:: PROVIDED DATA ::
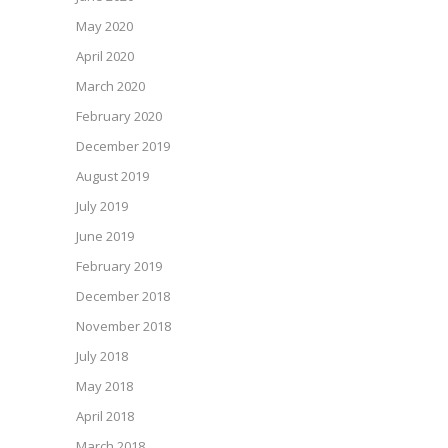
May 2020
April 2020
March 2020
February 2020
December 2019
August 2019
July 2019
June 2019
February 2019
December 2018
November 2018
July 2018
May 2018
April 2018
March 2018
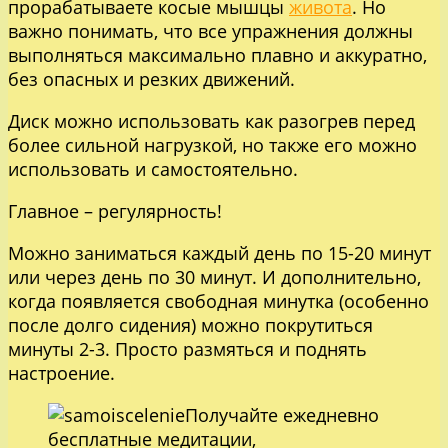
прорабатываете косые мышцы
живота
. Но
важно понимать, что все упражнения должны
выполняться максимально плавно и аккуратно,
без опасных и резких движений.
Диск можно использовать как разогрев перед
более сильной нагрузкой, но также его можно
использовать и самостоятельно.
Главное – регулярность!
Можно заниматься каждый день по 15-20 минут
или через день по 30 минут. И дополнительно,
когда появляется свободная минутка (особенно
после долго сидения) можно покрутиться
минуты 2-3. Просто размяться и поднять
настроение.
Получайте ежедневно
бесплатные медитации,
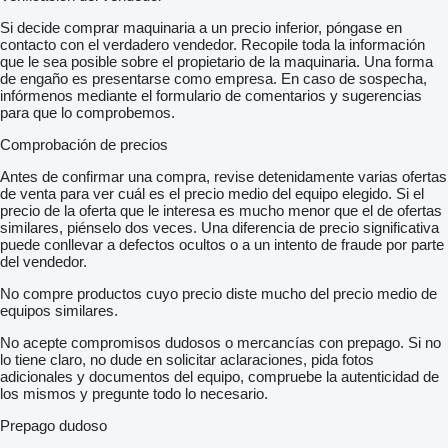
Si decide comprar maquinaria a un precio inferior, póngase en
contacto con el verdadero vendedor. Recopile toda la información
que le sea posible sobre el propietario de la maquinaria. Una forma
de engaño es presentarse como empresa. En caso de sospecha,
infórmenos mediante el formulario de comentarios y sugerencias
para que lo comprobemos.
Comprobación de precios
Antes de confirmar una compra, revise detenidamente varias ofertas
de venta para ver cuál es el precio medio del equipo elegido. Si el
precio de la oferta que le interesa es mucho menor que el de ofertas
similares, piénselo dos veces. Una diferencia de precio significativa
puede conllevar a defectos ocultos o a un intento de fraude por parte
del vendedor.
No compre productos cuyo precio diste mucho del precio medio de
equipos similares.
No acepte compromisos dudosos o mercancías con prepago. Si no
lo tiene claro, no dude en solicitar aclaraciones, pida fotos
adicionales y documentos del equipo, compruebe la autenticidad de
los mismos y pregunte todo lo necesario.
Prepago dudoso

:: WHAT IS EXPECTED ::
Pull out every line of the items above that contains the word "день", copying each line in full.

:: OUTPUT ::
Можно заниматься каждый день по 15-20 минут
или через день по 30 минут. И дополнительно,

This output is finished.